A Palermo, un 17enne si è presentato al pronto soccorso dell’ospedale Villa Sofia perché da giorni soffriva di mal di testa persistente. Controllato nel reparto di
Otorinolaringoiatria, al ragazzo non gli era stato diagnosticato nulla. Poi, i genitori non contenti hanno portato il ragazzo in una clinica privata per eseguire una Tac.
Dall’esame diagnostico i medici hanno rilevato un corpo estraneo all’interno del cranio, ovvero un proiettile. Nei giorni successivi, a causa della presenza del
proiettile nel cranio, il 17enne aveva sofferto di fortissime emicranie e di dolore all’orecchio. A Villa Sofia l’equipe media otorinolaringoiatra non aveva rilevato nulla
di particolare. Solo un esame strumentale come la Tac, svolta dal giovane in un laboratorio privato, è riuscita a individuare la pallottola. I medici hanno
immediatamente allertato le forze dell’ordine ed è stato organizzato il suo trasferimento al Villa Sofia. Qui il 17enne è stato affidato al reparto di Neurochirurgia,
dove l’equipe ha rimosso un proiettile, probabilmente calibro 9. È la storia surreale di un giovane di Carini, cittadina poco a ovest di Palermo. Secondo la prima
ricostruzione dei carabinieri, il 17enne potrebbe essere rimasto coinvolto in un confronto violento o una rissa con persone al momento non identificate nel suo paese.
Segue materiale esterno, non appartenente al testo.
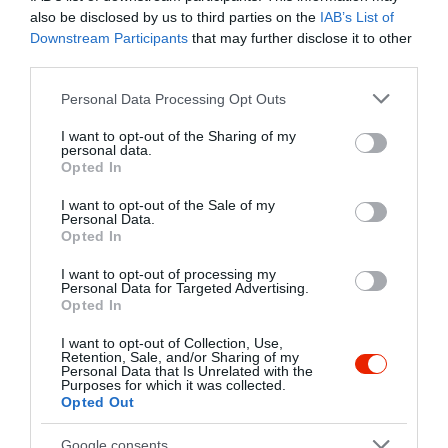
also be disclosed by us to third parties on the
IAB’s List of
5
2
3.0
Downstream Participants
that may further disclose it to other
4
0
third parties.
3
0
Please note that this website/app uses one or more Google
Personal Data Processing Opt Outs
2
0
services and may gather and store information including but
1
2
not limited to your visit or usage behaviour. You may click to
I want to opt-out of the Sharing of my
personal data.
grant or deny consent to Google and its third-party tags to
Opted In
Összesen 4
use your data for below specified purposes in below Google
consent section.
I want to opt-out of the Sale of my
Personal Data.
Opted In
Az ételek minősége
I want to opt-out of processing my
elfogadható. A felszolgálásnál
Personal Data for Targeted Advertising.
olyan arckifejezéssel és
Opted In
beszólásokkal reagáltak
Gyetvai András
I want to opt-out of Collection, Use,
bármilyen kérésre és kérdésre,
2018. Július 13.
Retention, Sale, and/or Sharing of my
Personal Data that Is Unrelated with the
mintha ők tennének
Purposes for which it was collected.
szívességet nekünk azzal,
Opted Out
hogy egyáltalán nem zavarnak
ki az étteremből. A
Google consents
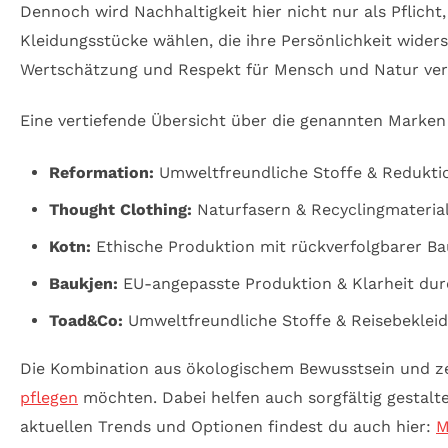
Dennoch wird Nachhaltigkeit hier nicht nur als Pflich
Kleidungsstücke wählen, die ihre Persönlichkeit wide
Wertschätzung und Respekt für Mensch und Natur ver
Eine vertiefende Übersicht über die genannten Marken
Reformation:
Umweltfreundliche Stoffe & Redukt
Thought Clothing:
Naturfasern & Recyclingmateriali
Kotn:
Ethische Produktion mit rückverfolgbarer B
Baukjen:
EU-angepasste Produktion & Klarheit dur
Toad&Co:
Umweltfreundliche Stoffe & Reisebeklei
Die Kombination aus ökologischem Bewusstsein und ze
pflegen
möchten. Dabei helfen auch sorgfältig gestalte
aktuellen Trends und Optionen findest du auch hier:
M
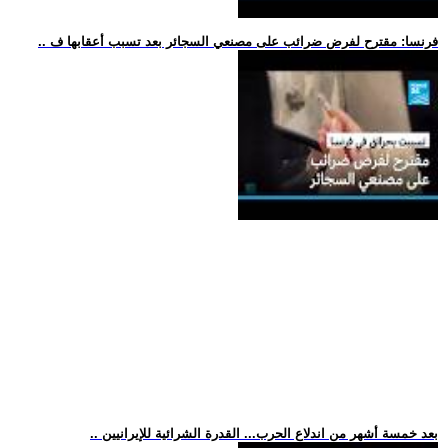
.. فرنسا: مقترح لفرض ضرائب على مصنعي السجائر بعد تسبب أعقابها ف
.. بعد خمسة أشهر من اندلاع الحرب... القدرة الشرائية للإيرانيين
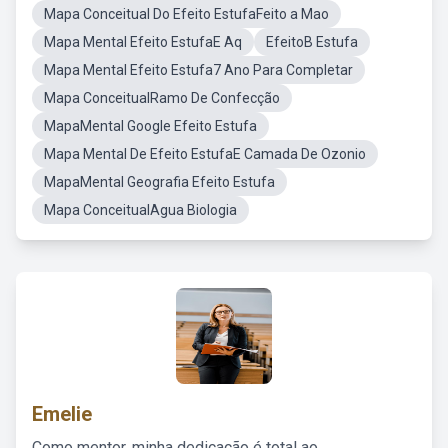
Mapa Conceitual Do Efeito EstufaFeito a Mao
Mapa Mental Efeito EstufaE Aq
EfeitoB Estufa
Mapa Mental Efeito Estufa7 Ano Para Completar
Mapa ConceitualRamo De Confecção
MapaMental Google Efeito Estufa
Mapa Mental De Efeito EstufaE Camada De Ozonio
MapaMental Geografia Efeito Estufa
Mapa ConceitualAgua Biologia
Emelie
Como mentor, minha dedicação é total ao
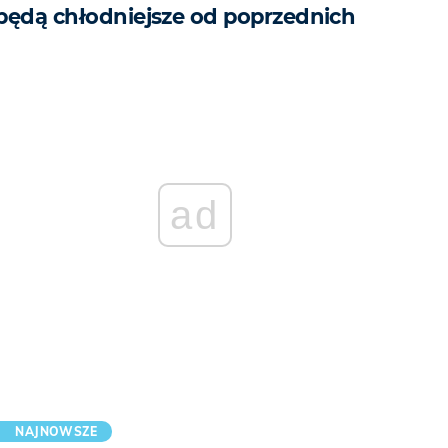
będą chłodniejsze od poprzednich
ad
NAJNOWSZE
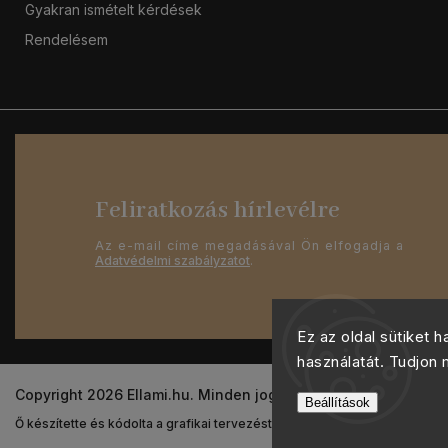
Gyakran ismételt kérdések
Rendelésem
Feliratkozás hírlevélre
Az e-mail címe megadásával Ön elfogadja a
Adatvédelmi szabályzatot
.
Ez az oldal sütiket 
használatát. Tudjon
Copyright 2026
Ellami.hu
. Minden jog fenntartva.
Beállítások
Ő készítette és kódolta a grafikai tervezést
Shoptak.cz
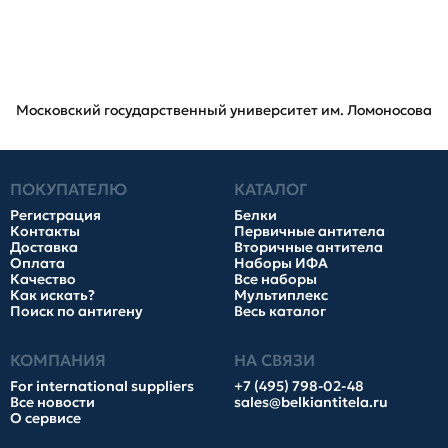
Московский государственный университет им. Ломоносова
ПОКУПАТЕЛЮ
КАТАЛОГ
Регистрация
Белки
Контакты
Первичные антитела
Доставка
Вторичные антитела
Оплата
Наборы ИФА
Качество
Все наборы
Как искать?
Мультиплекс
Поиск по антигену
Весь каталог
КОМПАНИЯ
НА СВЯЗИ
For international suppliers
+7 (495) 798-02-48
Все новости
sales@belkiantitela.ru
О сервисе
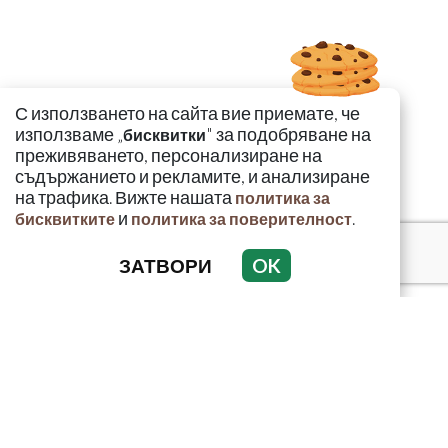
С използването на сайта вие приемате, че
използваме „
" за подобряване на
бисквитки
преживяването, персонализиране на
съдържанието и рекламите, и анализиране
на трафика. Вижте нашата
политика за
и
.
бисквитките
политика за поверителност
ЗАТВОРИ
OK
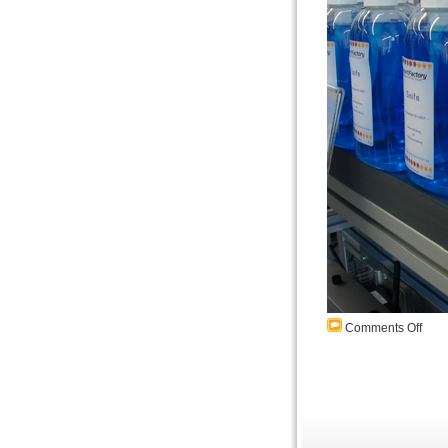
Comments Off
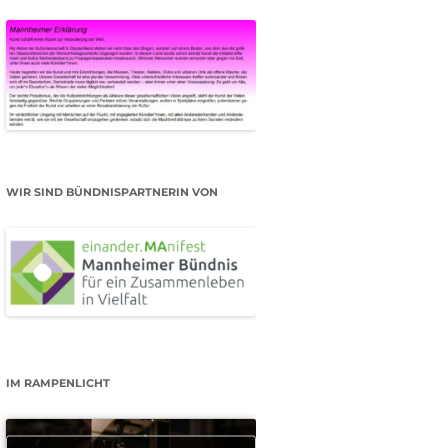
WIR SIND BÜNDNISPARTNERIN VON
IM RAMPENLICHT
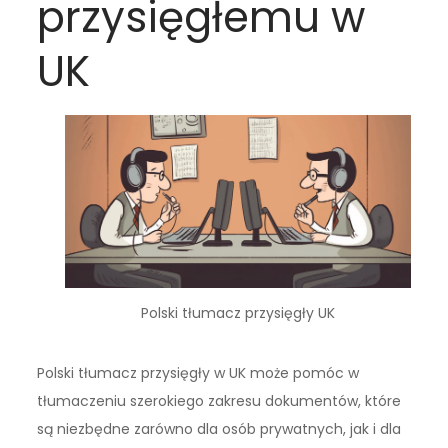
przysięgłemu w
UK
Polski tłumacz przysięgły UK
Polski tłumacz przysięgły w UK może pomóc w
tłumaczeniu szerokiego zakresu dokumentów, które
są niezbędne zarówno dla osób prywatnych, jak i dla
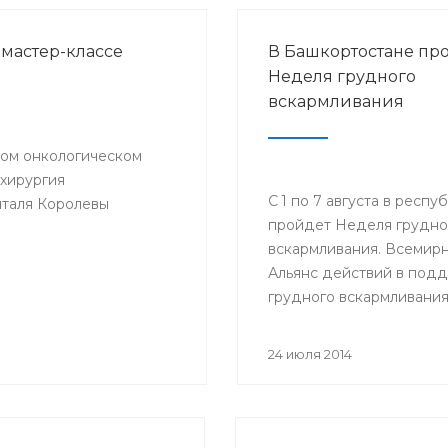
 мастер-классе
В Башкортостане пр
Неделя грудного
вскармливания
ском онкологическом
хирургия
С 1 по 7 августа в респу
италя Королевы
пройдет Неделя грудно
вскармливания. Всемир
Альянс действий в под
грудного вскармливания
тему 22-ой акции «Груд
вскармливание - победн
24 июля 2014
для жизни!», поскольку 
является годом чемпион
по футболу.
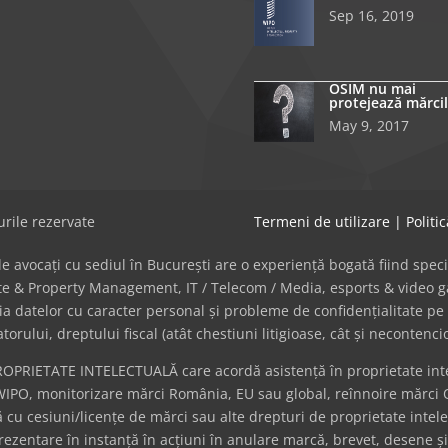
Sep 16, 2019
OSIM nu mai
protejează mărcil
May 9, 2017
rile rezervate
Termeni de utilizare
|
Politi
avocați cu sediul în București are o experiență bogată fiind specializat
tate & Property Management, IT / Telecom / Media, esports & video
cția datelor cu caracter personal și probleme de confidențialitate pe 
ului, dreptului fiscal (atât chestiuni litigioase, cât și necontenci
ROPRIETATE INTELECTUALĂ care acordă asistență în proprietate intel
WIPO, monitorizare mărci România, EU sau global, reînnoire mărci 
cu cesiuni/licențe de mărci sau alte drepturi de proprietate intel
eprezentare în instanță în acțiuni în anulare marcă, brevet, desene ș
Durante lo scontro, una ferita gli si era aperta appena dietro l’orecchio. Essendo piccola, il giovane si era limitato a presentarsi alla guardia medica di Carini,
dove la lesione era stata chiusa con dei punti di sutura senza che i sanitari sospettassero minimamente come quella ferita si fosse aperta. I carabinieri stanno indagando per scoprire la dinamica dell’accaduto. Fonte Tgcom24.